А потом неожиданно пришла Вера. Я усомнился и бросился звонить по знакомому телефону.
– Веры нет, она умерла, - под автоответчик сработала Ирина Викторовна.
– Шли бы вы, молодой человек. Не дожидаясь длинного сигнала.
Я молча ухмыльнулся ей прямо в трубку. Вера, абсолютно живая, стояла прямо передо мной. Точнее, она стояла над Тамарочкой, которая, глядя на нее, нервно хихикала.
Вера нагнулась и подняла с полу прозрачные трусики.
– Надень, - сказала она.
– Ага, - сказала Тамарочка.
И, виновато горбясь, быстро надела.
– Она эксгибиционистка, - сказала мне Вера чуть позже, когда мы все собрались на кухне, чтобы выпить еще вино. Тамарочка, в одних прозрачных трусиках, сидела с фужером в руках и строила нам с Манолисом глазки.
– Тьфу!
– говорила Вера.
Но нам не казалось, что она - эксгибиционистка. Смотреть на нее было для нас все равно, что смотреть на картину Тициана - доставляло эстетическое наслаждение и ни в коем случае не больше. И Вера театральной жрицей царила в кухне.
– В этом кроется символ, - говорила она.
– В смысле, что именно от этой сучки (ох, простите, Манолис, я все про ее болезнь понимаю, я вот не понимаю некоторых небольных!), что именно от нее к нам пришел Георгес.
– Ко мне, а не к вам, - ревниво поправил я.
Манолис развивал теорию, согласно которой не Георгес породил тот хаос, которым были переполнены улицы (Там страшно сейчас!
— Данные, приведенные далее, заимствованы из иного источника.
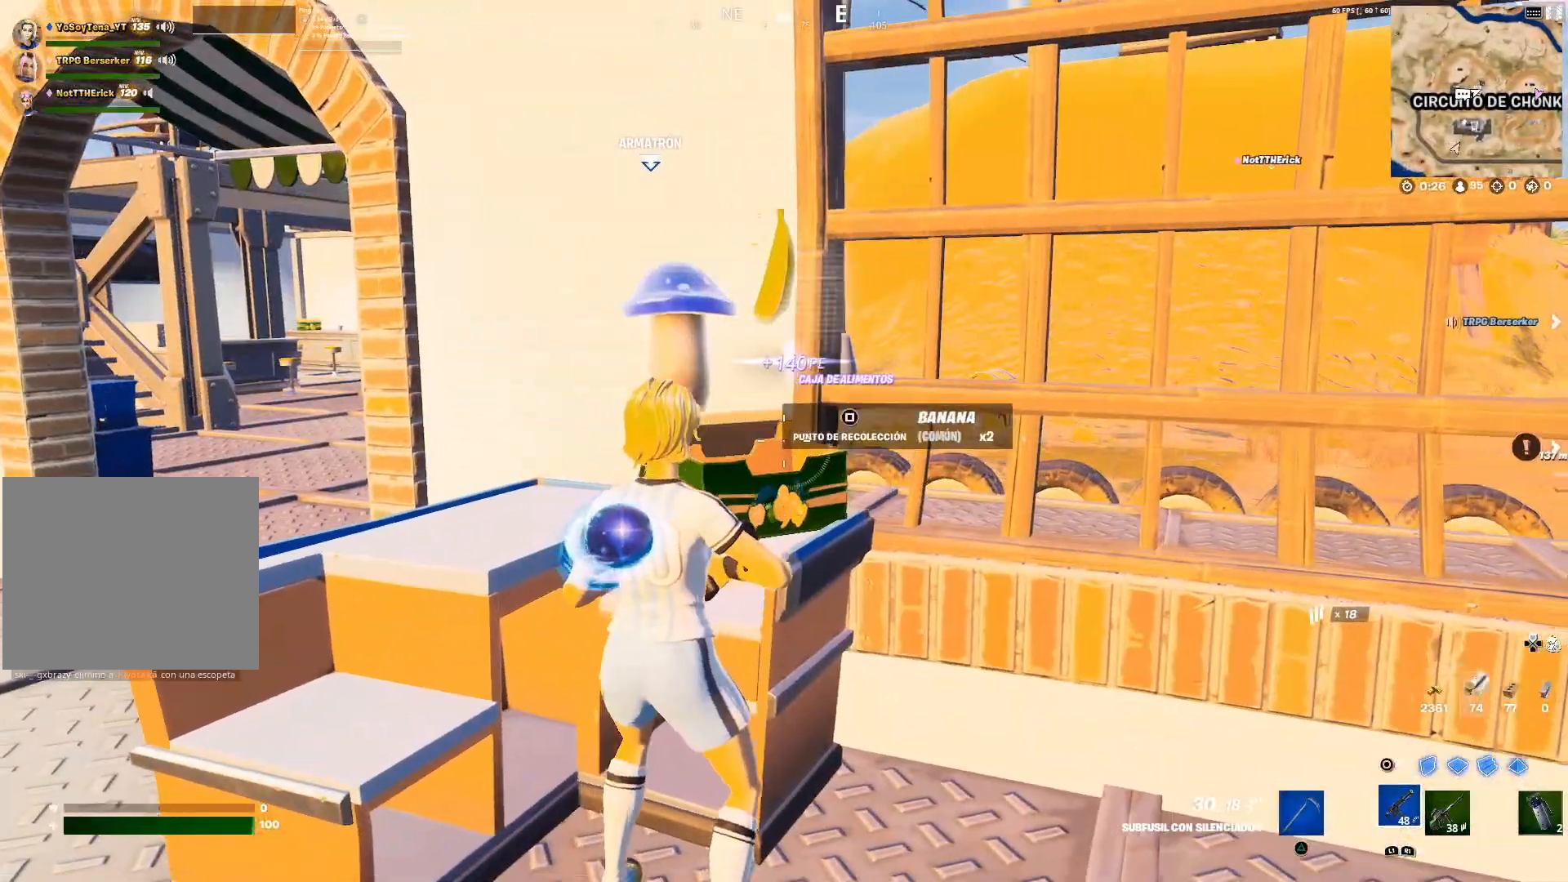
{"buttons": [], "left_stick": "down", "right_stick": "center", "events": [[66, "left_stick", "down"], [116, "right_stick", "down-left"], [400, "right_stick", "center"]]}
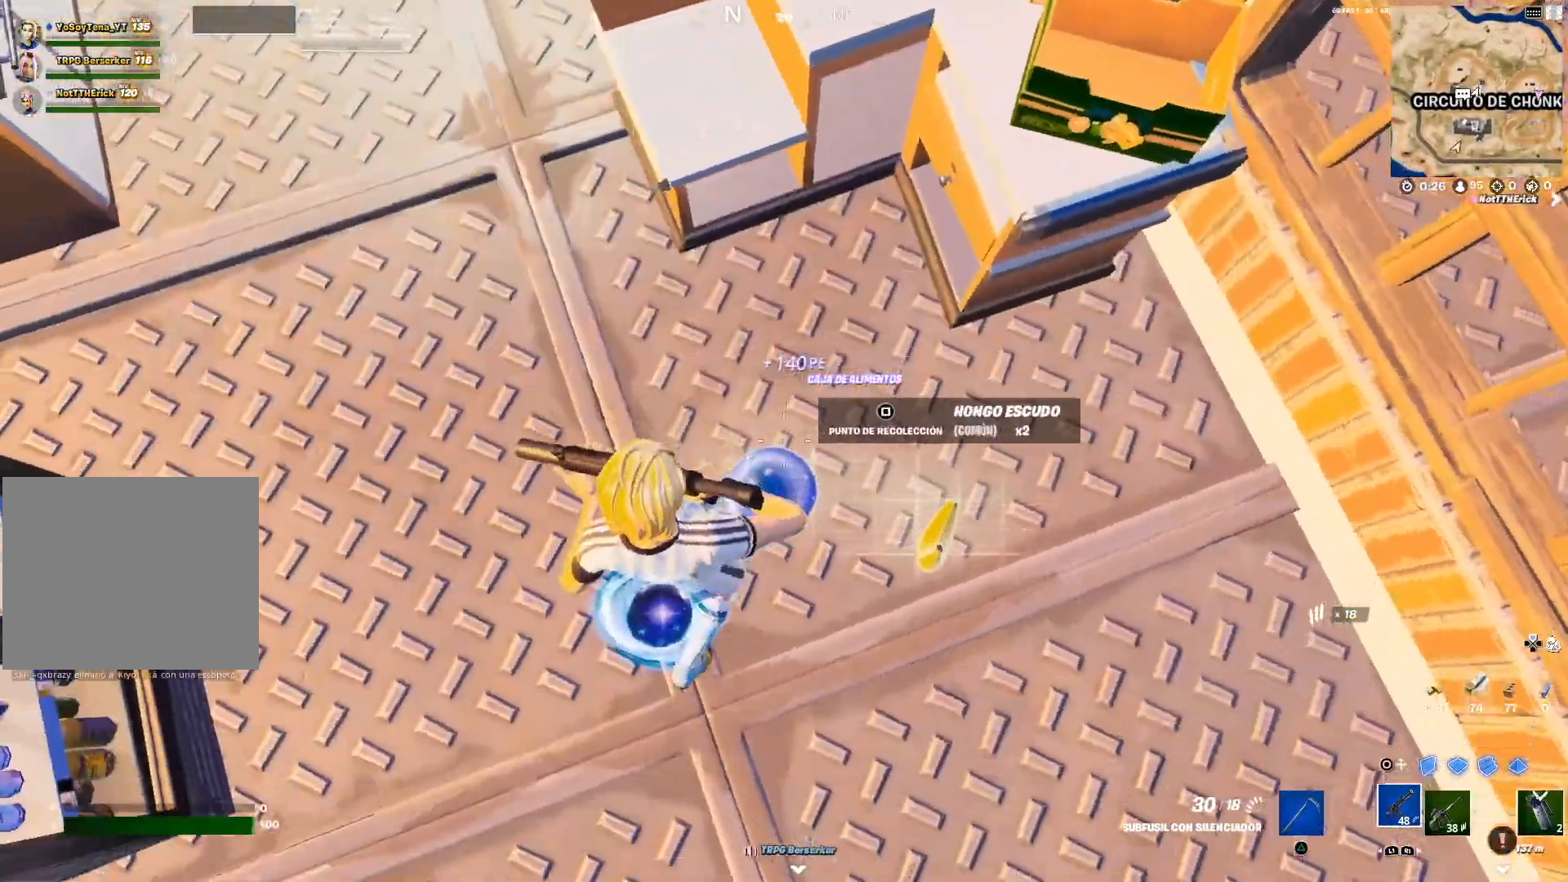
{"buttons": [], "left_stick": "up-left", "right_stick": "up-left", "events": [[17, "left_stick", "down-left"], [50, "SQUARE", "down"], [150, "SQUARE", "up"], [384, "right_stick", "up-left"], [467, "left_stick", "up-left"]]}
Страшно не потому, что насилие, а потому, что все нелогично и люди смотрят бессмысленно), а хаос родился из переплетения многих реальностей, точнее, нереальностей, многие из которых еще не оформлены (и Вера кивала глубокомысленно, и Тамарочка глядела на супруга блестящими, онаркочеными глазами), но как из грязи родилась глина, из которой был слеплен первый человек; как из белого шума рождается прекрасная музыка, так из бессмыслицы наших взаимопересекающихся разговоров постепенно рождался, набухал томительный, заранее ошеломляющий, еще не постигнутый нами смысл.